Sn.Enelsı'a hakkını vermek gerek hakikaten çok hızlı ve konu işleyişleri iyi benimde katkım olsun isterim.
Eşitlik; Türk Dil Kurumu’nun sözlüğünde; “iki veya daha çok şeyin eşit olması durumu, denklik, müsavilik, müsavat, muadelet” olarak tanımlanmaktadır. Eşitlik kavramı hukuk, sosyoloji, felsefe, ahlak ve matematik gibi pek çok alanda kullanılır fakat her bir dalda ifade ettiği anlam birbiriyle aynı değildir. Hukuki bakımdan eşitlik, kanunlarla belirlenen emir ve yasakların kişisel ve toplumsal durumdan bağımsız olarak herkes için aynı olması gereğine işaret eder. Ülkemizde 1982 Anayasası’nın 10’uncu maddesinde “Herkes; dil, ırk, renk, cinsiyet, siyasi düşünce, felsefi inanç, din, mezhep ve benzeri sebeplerle ayırım gözetilmeksizin kanun önünde eşittir” denilmek suretiyle eşitlik ilkesi hayat bulmuştur. Sosyolojik anlamda eşitlik; fiziksel ya da düşünsel farklılıkları ne olursa olsun insanlar arasında toplumsal ve siyasi haklar bakımından ayrım bulunmamasını ifade eder.

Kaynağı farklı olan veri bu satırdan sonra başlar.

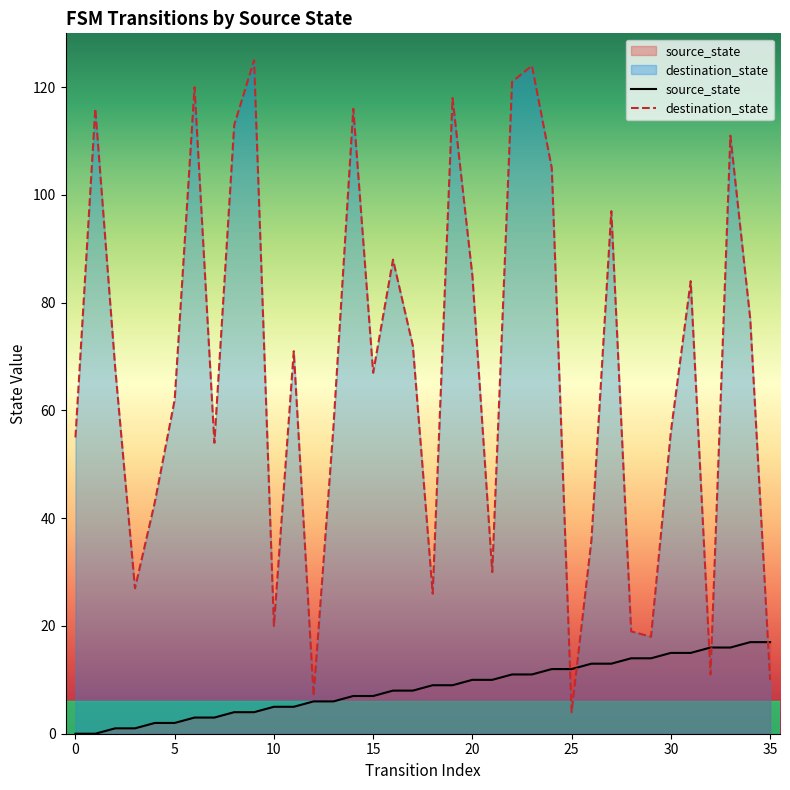

At 29, list the series in order from largest to smallest.

destination_state, source_state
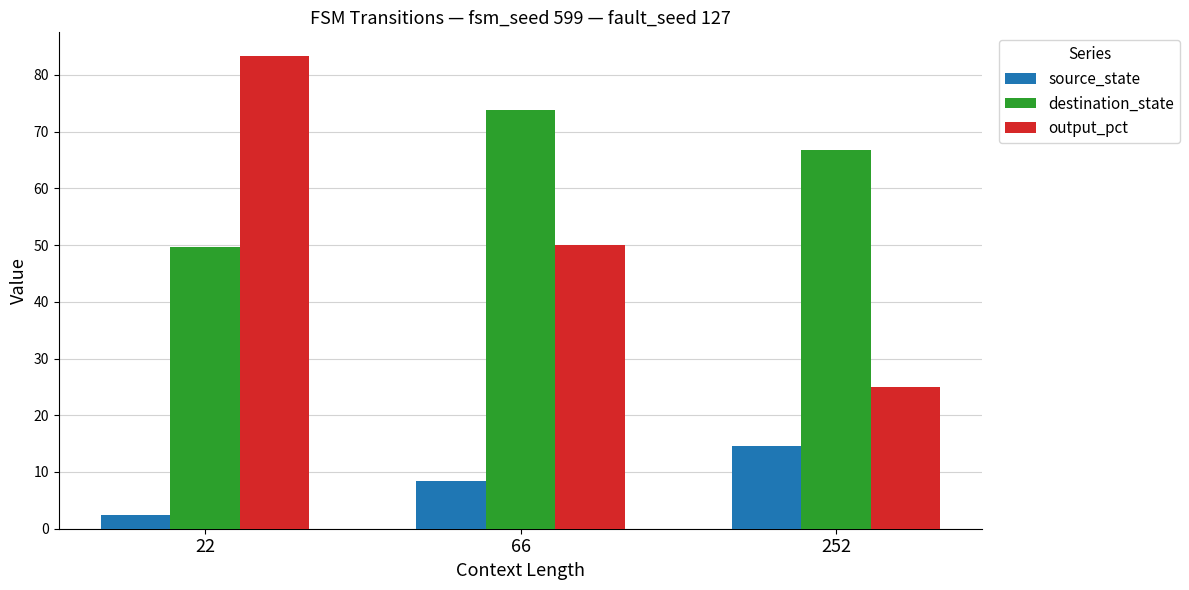

Where does the output_pct series first go above 50?

22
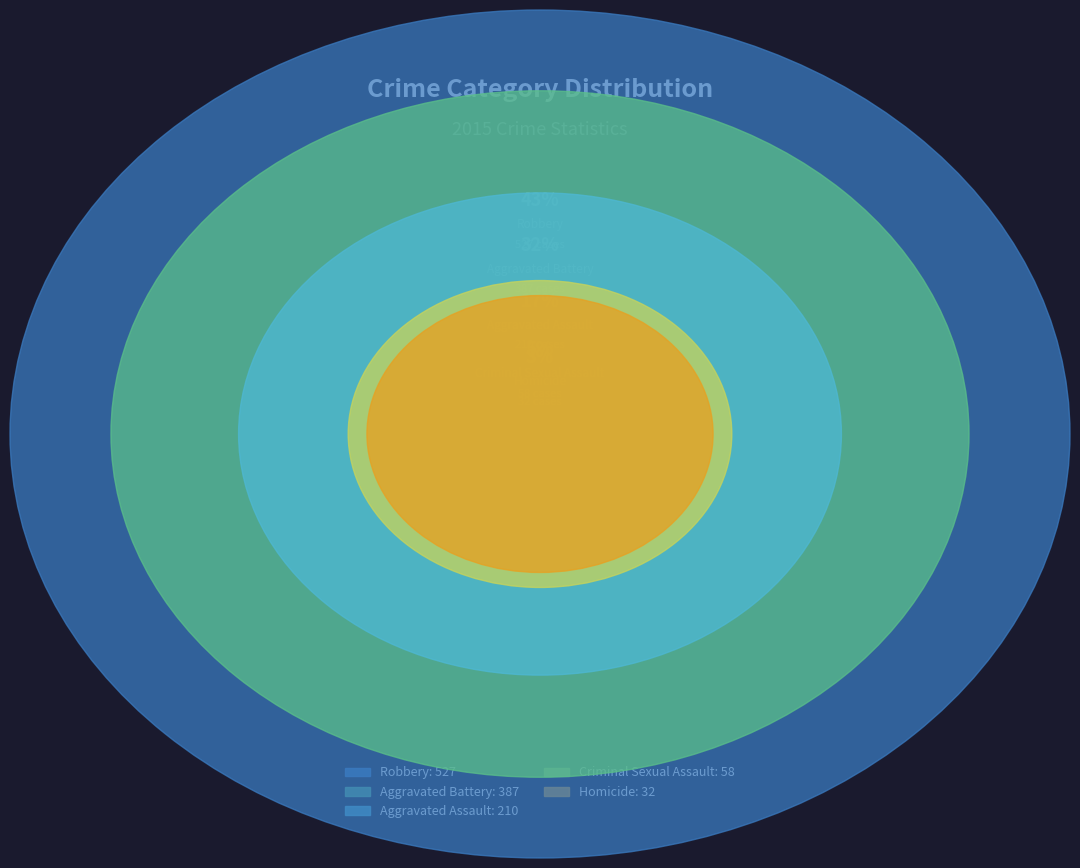

To the nearest percent, what portion does Aggravated Battery represent?

32%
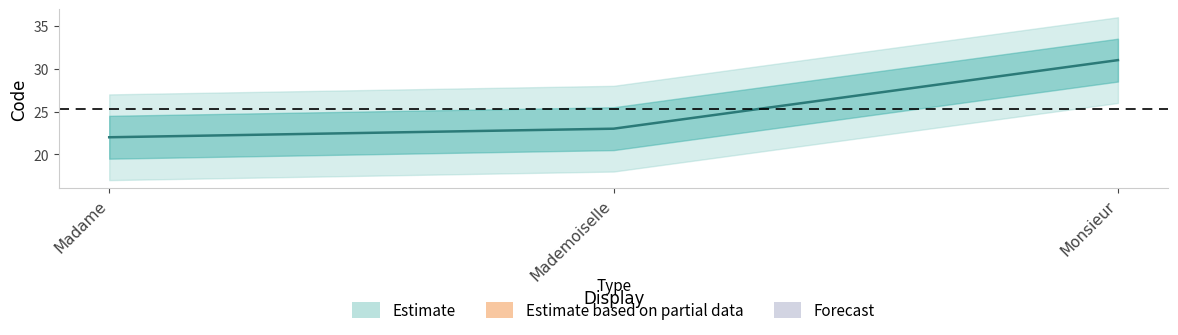

The Estimate_lower series shows 15 at Monsieur. True or false?

False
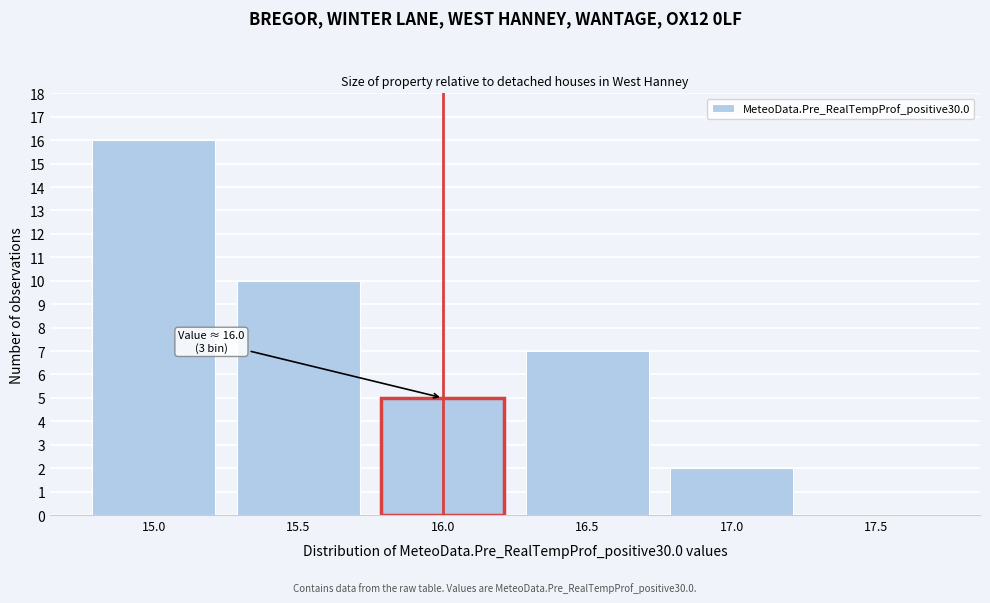

Reading right to left, extract all data points from this chart.

17.5=0	17.0=2	16.5=7	16.0=5	15.5=10	15.0=16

Ahlaki anlamda eşitlikten, herkese hakkını verme, hak tanıma ve hakkaniyet anlaşılır. Matematiksel anlamda eşitlik, aynı cinsten iki ya da daha fazla değer ya da değerler kümesinin, niceliklerinin birbiriyle aynı olmasıdır. Felsefe ise eşitliği mutlak ve göreli eşitlik şeklinde ayırarak inceler. Mutlak eşitlik bütün varlıkların yapılarının ve özelliklerinin birbirine eşit olma halini ifade ederken, göreceli eşitlikte her varlık türünün kendi niceliğinin ve niteliğinin birbirine eşitliği söz konusudur. Dikkat edilirse matematiksel ve felsefi eşitlik kavramları aslında aynı gerçekliğin ifadesinden ibarettir. Bu gerçeklik, “aynı cinsten” varlıkların birbiriyle eşitliğinin söz konusu olabileceğidir.
Günümüzde insanı insandan ayıran ve farklılaştıran unsur; ortaçağda olduğu gibi ırkı, rengi, cinsiyeti vs. gibi fiziksel özellikleri değil, bilgi birikimidir. İşçiyi doktordan, hukukçuyu ekonomistten, öğretmeni itfaiyeciden ayıran özellik yaşamları boyunca aldıkları eğitim ve dolayısıyla geliştirdikleri veya geliştiremedikleri bilgi birikimleri arasındaki niceliksel ve niteliksel farktır.
Pek çok kötülüğün kökeninde eşitsizlik vardır, ama bütün iyiliklerin temelinde de eşitsizlik yatar.
Kant
Herşeyde eşitlilikten bahsedilebilir ama bilgide asla,bilgi hep önde gider.